At the Australian Information Industry Association National Broadband Forum held in Melbourne today, NEHTA CEO Peter Fleming said a CSC report released yesterday backs the organisation's own findings that the vast majority of Australians want electronic health records.
"Some research we did indicated that 80 per cent of Australia support the push to electronic health records [and] I notice last night that CSC released some findings from their recent research that tends to support that view," said Fleming.
However, the results of CSC's survey of 1208 Australians also showed that many Australians were unaware of the government's e-health plans. The survey — conducted in March prior to the $466.7 million federal budget investment in e-heath — revealed that just 43 per cent of people were aware of the government's plans for individual electronic health records.
The report also found that once the concept of an electronic health record was explained, 64 per cent of those surveyed were in favour of the records, while 24 per cent were opposed.
There are a lot of issues raised in this report and some, as clearly indentified in the document, will need considerable work (e.g. the large number opposed, the costs for government etc)
It is also clear there is a huge educational task.
For me, however, the biggest issues is the failure to distinguish between patient and clinician functionality.
The quotes on page 35 get to it pretty clearly.
“ What layers of bureaucracy are going to stand between me and a medical record? Do I have to justify to the patient every time I need to access their record? Is the patient the one to decide that I get access so that I can treat them?” Clinician
“ The sharing of patient clinical information is beneficial only if it was collected in a clinically appropriate way.” Clinician
“ It’s saving hours and hours for every patient. It’s reducing the tests that they order.”

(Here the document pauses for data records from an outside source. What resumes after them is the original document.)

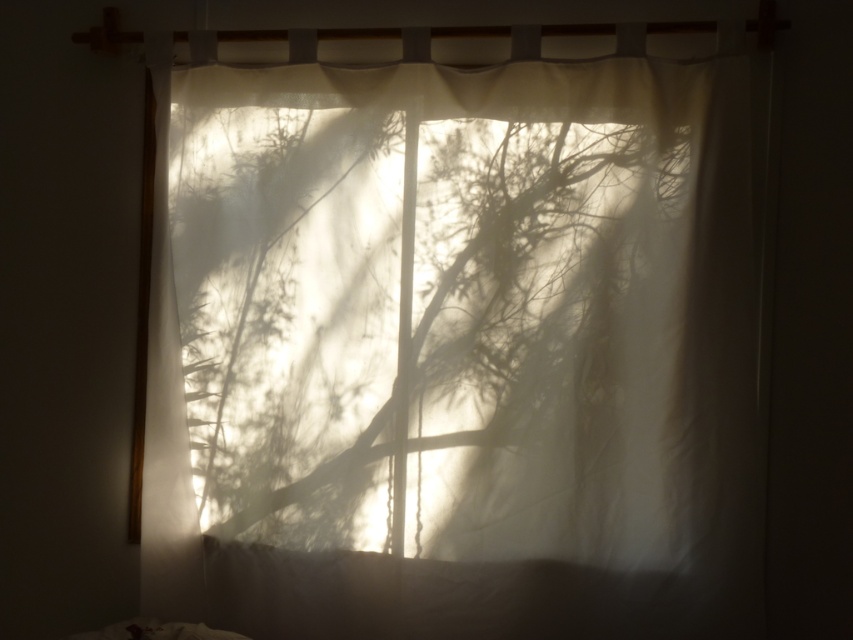
Can you confirm if translucent white curtain at center is thinner than white soft pillow at lower center?

Incorrect, translucent white curtain at center's width is not less than white soft pillow at lower center's.

Does translucent white curtain at center appear over white soft pillow at lower center?

Yes.

Describe the element at coordinates (454, 333) in the screenshot. This screenshot has width=853, height=640. I see `translucent white curtain at center` at that location.

Where is `translucent white curtain at center`? Image resolution: width=853 pixels, height=640 pixels. translucent white curtain at center is located at coordinates (454, 333).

Clinician – talking about an existing Shared Electronic Health Record program
“ You need to have access to all of the bits to know what’s going on.” Clinician
“ Those healthcare providers who need access should have access... for example, the act of referring to a Specialist should grant the Specialist access to the relevant electronic health record.” Clinician
“ You need to acknowledge that limiting access may well impede that patient’s care.” Clinician
“ O f course patients should have control over their records.” Clinician
----- End quotes.
It really worries me that a global company like CSC could not be clear with the consumers and clinicians regarding what it is talking about. Treating e-Health records as an amorphous lump really is not good enough.
My view is that this is because no-one else does and we are all stuck in some nonsensical word and acronym salad.
Let us be utterly clear about all this. Where the evidence lies for e-Health making a difference is in providing systems that support the work undertaken by clinicians and providing information and real-time decision support. It is in this area that investment is needed first.
Of course we need to allow patient / consumer involvement in their care – and provide them with the electronic tools to assist this where it makes sense.
Perhaps the distinction is best made by comparing Personal Quicken or MYOB with the information systems used by professional traders (IRESS and the like). Each does its job well – but the jobs are essentially different. Equally I do not need Adobe Photoshop (at x thousand dollars) to touch up my happy snaps but the Women’s Weekly sure does!
The sooner we get clear on a ‘horses for courses’ evidence based approach to electronic health and patient records the better, and I am really not sure I know what this report really means. It might have helped if the interview scripts used with the consumers were an appendix to the report.